Neither Smotrich nor Ben Gvir are members of the three-member war cabinet that oversees the war and acts as the point on hostage negotiations. Its members are Netanyahu, Defense Minister Yoav Gallant, and Minister Benny Gantz.
Netanyahu said earlier on Saturday that there would be no “permanent ceasefire” in Gaza until Hamas’s military and governing capabilities were destroyed.
In contrast to the far-right response, Gantz, who leads the center-right National Unity party, called for the war cabinet to convene as soon as possible to “formulate steps for going forward,” and appeared to imply that the proposal had already been approved by the war cabinet. It would still need full government approval to be implemented.

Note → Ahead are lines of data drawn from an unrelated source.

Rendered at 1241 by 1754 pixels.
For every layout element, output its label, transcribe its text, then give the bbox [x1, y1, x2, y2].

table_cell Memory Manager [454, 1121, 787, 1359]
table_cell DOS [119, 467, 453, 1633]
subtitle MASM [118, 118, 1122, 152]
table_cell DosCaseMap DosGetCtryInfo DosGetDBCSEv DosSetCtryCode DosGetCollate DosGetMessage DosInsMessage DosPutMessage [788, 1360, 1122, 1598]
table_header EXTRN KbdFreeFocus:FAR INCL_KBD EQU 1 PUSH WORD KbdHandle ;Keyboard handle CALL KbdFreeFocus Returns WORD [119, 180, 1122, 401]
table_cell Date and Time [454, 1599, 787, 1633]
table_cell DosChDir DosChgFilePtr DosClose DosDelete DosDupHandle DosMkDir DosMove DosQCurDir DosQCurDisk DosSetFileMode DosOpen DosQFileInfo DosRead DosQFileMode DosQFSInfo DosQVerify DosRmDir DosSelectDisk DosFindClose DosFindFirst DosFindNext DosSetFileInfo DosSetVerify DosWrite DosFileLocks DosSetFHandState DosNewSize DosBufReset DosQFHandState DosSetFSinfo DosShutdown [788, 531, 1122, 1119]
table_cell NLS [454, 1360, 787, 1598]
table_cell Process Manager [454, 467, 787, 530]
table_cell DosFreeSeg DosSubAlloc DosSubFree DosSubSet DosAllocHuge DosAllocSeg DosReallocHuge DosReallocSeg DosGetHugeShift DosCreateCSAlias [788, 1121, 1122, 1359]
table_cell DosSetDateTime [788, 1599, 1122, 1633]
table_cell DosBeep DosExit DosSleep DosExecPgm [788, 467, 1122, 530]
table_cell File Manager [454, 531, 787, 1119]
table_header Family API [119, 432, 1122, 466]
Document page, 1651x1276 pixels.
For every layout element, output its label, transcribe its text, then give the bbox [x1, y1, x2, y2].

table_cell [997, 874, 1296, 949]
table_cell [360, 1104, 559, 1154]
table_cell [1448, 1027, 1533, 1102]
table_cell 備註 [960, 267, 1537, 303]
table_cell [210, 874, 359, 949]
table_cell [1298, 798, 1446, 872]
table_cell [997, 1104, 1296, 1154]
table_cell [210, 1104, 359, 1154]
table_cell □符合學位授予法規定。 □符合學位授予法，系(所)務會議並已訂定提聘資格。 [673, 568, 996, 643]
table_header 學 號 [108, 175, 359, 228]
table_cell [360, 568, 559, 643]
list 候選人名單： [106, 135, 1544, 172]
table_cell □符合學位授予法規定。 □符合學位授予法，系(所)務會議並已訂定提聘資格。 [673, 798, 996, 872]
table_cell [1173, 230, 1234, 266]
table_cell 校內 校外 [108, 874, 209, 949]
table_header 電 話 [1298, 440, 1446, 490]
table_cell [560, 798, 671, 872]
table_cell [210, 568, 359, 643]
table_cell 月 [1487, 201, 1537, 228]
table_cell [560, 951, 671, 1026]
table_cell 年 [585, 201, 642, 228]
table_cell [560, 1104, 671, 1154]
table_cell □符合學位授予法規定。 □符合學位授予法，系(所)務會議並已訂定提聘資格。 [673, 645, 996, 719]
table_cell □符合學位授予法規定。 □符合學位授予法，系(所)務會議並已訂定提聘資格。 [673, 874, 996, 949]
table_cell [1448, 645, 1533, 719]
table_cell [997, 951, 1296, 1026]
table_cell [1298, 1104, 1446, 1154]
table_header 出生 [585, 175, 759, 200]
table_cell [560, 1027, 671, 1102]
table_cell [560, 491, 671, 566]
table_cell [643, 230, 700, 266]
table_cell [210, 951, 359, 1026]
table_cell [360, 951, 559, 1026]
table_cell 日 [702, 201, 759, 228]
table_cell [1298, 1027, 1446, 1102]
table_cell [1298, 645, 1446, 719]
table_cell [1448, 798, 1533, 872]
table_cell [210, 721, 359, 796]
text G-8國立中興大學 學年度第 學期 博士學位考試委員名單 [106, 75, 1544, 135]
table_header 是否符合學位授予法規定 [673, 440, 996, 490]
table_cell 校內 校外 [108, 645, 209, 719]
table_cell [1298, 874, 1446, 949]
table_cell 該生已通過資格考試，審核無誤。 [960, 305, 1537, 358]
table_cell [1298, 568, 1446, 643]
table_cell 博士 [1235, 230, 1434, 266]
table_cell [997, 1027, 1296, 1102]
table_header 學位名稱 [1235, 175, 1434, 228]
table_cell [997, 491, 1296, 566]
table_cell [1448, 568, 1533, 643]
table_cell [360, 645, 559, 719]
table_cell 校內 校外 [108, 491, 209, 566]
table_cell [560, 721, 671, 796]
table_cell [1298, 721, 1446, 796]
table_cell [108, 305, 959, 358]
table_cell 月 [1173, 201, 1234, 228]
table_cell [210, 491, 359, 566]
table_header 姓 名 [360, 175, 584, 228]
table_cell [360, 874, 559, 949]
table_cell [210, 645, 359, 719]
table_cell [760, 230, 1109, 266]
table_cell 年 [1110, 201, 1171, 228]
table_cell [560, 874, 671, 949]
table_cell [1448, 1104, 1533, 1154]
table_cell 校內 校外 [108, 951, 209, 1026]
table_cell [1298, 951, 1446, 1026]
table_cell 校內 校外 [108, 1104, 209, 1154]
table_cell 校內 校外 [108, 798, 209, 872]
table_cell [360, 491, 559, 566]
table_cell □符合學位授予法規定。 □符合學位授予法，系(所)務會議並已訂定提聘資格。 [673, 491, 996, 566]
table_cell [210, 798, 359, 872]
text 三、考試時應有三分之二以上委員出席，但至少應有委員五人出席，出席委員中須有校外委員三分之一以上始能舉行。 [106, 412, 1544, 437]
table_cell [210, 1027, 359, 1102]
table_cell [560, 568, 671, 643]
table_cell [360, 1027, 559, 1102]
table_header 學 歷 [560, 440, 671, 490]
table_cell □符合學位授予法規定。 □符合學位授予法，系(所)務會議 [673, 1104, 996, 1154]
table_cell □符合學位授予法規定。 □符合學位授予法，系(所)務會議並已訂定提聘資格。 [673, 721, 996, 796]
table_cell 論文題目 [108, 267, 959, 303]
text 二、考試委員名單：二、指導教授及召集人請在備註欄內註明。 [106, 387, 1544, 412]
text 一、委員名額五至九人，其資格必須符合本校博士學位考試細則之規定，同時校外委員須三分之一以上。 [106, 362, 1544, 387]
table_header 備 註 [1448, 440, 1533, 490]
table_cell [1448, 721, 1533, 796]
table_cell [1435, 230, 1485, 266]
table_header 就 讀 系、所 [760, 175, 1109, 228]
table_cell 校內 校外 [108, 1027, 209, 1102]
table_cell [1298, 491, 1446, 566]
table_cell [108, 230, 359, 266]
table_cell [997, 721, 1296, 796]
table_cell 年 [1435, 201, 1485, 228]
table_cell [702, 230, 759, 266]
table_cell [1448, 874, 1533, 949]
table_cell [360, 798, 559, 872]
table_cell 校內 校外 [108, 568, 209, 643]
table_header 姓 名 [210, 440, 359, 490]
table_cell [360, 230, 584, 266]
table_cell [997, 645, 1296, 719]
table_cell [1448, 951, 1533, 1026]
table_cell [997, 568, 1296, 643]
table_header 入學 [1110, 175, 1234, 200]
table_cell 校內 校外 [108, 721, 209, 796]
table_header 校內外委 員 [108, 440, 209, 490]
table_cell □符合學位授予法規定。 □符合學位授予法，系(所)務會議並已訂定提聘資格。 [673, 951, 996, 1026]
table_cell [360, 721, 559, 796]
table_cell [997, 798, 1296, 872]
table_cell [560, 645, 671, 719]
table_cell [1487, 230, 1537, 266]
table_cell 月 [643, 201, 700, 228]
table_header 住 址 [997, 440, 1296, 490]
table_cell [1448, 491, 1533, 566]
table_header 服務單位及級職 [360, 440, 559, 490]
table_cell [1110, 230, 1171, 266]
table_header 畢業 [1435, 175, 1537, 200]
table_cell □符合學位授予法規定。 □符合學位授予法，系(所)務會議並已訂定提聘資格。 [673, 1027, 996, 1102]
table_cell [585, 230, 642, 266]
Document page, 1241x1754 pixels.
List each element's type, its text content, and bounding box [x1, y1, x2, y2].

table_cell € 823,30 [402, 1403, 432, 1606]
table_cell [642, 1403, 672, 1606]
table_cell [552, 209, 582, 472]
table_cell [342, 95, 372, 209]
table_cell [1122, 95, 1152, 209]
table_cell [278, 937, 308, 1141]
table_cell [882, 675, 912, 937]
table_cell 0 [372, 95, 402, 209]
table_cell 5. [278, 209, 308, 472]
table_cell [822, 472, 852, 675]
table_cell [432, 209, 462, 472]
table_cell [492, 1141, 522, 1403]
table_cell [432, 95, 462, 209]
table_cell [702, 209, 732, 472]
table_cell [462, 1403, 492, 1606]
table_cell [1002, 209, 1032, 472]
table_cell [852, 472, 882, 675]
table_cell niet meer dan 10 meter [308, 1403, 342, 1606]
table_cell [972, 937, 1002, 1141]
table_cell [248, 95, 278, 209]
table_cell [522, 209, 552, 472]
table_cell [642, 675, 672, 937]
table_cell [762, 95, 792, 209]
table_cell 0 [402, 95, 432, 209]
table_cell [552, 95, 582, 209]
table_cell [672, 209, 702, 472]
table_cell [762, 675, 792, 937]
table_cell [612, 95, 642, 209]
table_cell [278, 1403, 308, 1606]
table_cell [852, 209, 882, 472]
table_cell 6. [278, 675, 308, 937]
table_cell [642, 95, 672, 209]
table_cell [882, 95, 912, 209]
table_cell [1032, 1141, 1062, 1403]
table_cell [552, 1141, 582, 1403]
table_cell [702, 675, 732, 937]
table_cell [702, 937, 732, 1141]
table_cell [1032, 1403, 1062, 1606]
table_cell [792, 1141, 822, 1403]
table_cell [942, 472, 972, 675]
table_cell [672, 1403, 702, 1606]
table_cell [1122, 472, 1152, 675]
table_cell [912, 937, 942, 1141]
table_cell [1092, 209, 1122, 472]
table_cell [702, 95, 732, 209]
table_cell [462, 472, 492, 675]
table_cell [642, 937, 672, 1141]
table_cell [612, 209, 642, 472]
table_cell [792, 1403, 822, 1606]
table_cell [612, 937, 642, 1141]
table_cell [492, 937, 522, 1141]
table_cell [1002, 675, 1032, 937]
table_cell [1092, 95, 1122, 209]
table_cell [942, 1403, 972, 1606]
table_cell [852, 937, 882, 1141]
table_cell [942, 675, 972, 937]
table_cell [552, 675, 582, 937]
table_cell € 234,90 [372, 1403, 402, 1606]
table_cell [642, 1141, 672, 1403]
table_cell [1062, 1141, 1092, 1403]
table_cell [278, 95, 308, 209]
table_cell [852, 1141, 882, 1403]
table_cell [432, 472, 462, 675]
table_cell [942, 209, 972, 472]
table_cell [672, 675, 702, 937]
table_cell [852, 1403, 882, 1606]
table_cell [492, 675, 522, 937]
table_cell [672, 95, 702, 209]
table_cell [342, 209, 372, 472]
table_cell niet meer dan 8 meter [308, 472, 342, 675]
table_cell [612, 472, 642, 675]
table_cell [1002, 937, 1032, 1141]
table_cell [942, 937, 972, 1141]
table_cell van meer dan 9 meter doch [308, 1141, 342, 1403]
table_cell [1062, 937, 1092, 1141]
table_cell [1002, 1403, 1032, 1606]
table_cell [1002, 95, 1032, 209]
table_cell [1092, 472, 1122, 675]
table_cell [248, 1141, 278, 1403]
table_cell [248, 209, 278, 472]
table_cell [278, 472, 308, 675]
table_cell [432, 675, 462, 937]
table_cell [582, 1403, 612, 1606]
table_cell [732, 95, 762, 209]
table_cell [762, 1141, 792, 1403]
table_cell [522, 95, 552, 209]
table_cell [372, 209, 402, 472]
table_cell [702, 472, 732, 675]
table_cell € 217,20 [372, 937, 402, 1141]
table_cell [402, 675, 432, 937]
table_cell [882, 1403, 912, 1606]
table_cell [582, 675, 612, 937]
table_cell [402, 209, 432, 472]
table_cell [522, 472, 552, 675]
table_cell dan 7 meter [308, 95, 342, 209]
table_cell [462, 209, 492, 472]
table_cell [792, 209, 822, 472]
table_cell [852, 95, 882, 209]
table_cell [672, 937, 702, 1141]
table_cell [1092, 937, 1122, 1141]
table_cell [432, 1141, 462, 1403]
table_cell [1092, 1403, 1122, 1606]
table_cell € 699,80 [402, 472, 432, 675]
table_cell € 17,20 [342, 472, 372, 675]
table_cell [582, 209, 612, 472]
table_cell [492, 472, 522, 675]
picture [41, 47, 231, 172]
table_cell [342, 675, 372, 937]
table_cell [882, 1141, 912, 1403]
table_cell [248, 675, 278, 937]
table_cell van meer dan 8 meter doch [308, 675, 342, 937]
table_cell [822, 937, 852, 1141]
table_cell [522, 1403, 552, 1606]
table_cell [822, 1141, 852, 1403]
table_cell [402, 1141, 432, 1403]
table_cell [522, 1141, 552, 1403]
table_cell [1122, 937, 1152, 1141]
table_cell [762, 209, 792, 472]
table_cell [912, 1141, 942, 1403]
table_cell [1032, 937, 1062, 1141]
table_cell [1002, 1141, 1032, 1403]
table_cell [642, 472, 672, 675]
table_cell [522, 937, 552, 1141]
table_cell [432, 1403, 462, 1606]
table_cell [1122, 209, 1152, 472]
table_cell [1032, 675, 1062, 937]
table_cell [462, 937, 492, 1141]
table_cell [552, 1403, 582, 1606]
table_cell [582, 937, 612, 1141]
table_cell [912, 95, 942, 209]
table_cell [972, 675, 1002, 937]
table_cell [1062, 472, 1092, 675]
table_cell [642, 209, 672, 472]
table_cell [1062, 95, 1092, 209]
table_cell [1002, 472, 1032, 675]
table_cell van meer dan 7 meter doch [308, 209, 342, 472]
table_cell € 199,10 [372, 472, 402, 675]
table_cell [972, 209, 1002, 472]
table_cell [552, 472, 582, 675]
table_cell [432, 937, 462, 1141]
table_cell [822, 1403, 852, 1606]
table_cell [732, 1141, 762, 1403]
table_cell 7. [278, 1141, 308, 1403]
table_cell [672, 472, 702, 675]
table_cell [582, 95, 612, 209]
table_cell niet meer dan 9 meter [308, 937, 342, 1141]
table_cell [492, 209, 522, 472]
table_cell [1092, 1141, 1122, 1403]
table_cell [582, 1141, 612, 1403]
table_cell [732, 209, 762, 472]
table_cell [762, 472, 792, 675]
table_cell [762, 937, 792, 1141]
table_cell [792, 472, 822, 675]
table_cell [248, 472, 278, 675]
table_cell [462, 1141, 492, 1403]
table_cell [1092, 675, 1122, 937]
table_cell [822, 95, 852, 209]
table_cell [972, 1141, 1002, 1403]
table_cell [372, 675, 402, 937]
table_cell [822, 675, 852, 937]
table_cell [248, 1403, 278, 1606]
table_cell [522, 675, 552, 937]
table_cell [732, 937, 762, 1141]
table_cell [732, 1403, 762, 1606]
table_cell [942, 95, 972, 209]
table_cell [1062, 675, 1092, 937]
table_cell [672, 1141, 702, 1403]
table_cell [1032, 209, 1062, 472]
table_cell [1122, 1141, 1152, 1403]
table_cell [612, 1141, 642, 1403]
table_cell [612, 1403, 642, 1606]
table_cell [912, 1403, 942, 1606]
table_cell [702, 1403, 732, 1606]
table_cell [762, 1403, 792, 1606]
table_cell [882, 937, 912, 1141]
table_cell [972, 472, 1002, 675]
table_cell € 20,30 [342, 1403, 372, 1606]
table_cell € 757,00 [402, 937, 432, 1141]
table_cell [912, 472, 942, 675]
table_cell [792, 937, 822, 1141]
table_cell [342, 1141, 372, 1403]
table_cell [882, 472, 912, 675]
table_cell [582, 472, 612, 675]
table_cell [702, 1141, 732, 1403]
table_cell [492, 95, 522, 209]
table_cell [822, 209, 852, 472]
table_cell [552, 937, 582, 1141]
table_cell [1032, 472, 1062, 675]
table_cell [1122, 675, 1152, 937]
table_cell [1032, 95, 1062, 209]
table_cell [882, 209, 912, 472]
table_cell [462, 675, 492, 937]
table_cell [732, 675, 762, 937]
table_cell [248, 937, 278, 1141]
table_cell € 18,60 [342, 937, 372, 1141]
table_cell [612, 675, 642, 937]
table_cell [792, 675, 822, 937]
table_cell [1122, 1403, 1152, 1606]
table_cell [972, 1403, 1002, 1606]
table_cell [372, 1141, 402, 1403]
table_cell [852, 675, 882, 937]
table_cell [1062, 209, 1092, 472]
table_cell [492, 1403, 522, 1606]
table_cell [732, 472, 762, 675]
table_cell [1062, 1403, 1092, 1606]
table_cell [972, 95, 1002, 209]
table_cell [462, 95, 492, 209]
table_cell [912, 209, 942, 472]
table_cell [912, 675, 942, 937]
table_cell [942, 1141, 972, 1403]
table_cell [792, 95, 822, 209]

Gantz’s party joined the coalition days after Hamas’s October 7 onslaught and has threatened to leave if Netanyahu does not take a series of strategic decisions regarding the war by June 8. Gantz’s party holds only eight seats, which it added to the 64 the government held before the war started, and Netanyahu can therefore retain power without him, but could not do so for long without the far-right parties.
Opposition leader Yair Lapid earlier Saturday reiterated a promise to provide a political safety net to Netanyahu, to ensure his government would not fall over the deal, but Lapid’s Yesh Atid would not provide support for the coalition on other issues. Lapid said that Israel “must do this deal, now… before the hostages die there [in Gaza].”
In addition to the far-right urging the war to go on and Gantz demanding answers on how it will end, the government is also facing pressure from a strong public movement to agree to a deal. On Saturday night, tens of thousands of people participated in a demonstration in Tel Aviv urging that a deal be reached, while also calling for the government to be replaced by holding elections.
The war in Gaza erupted with Hamas’s October 7 massacre, which saw some 3,000 terrorists burst across the border into Israel by land, air, and sea, killing some 1,200 people and seizing 252 hostages.
It is believed that 121 hostages abducted by Hamas on October 7 remain in Gaza — not all of them alive — after 105 civilians were released from Hamas captivity during a weeklong truce in late November, and four hostages were released prior to that. Three hostages have been rescued by troops alive, and the bodies of 19 hostages have also been recovered, including three mistakenly killed by the military.
The IDF has confirmed the deaths of 37 of those still held by Hamas, citing new intelligence and findings obtained by troops operating in Gaza.